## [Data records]
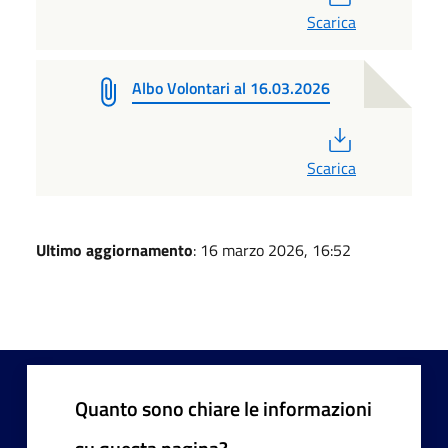
Scarica
Albo Volontari al 16.03.2026
PDF
Scarica
Ultimo aggiornamento
: 16 marzo 2026, 16:52
Quanto sono chiare le informazioni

## [Your task]
The data above, line by line: transcribe it exactly and drop the pictures.

## [Result of this exercise]
Scarica
Albo Volontari al 16.03.2026
PDF
Scarica
Ultimo aggiornamento
: 16 marzo 2026, 16:52
Quanto sono chiare le informazioni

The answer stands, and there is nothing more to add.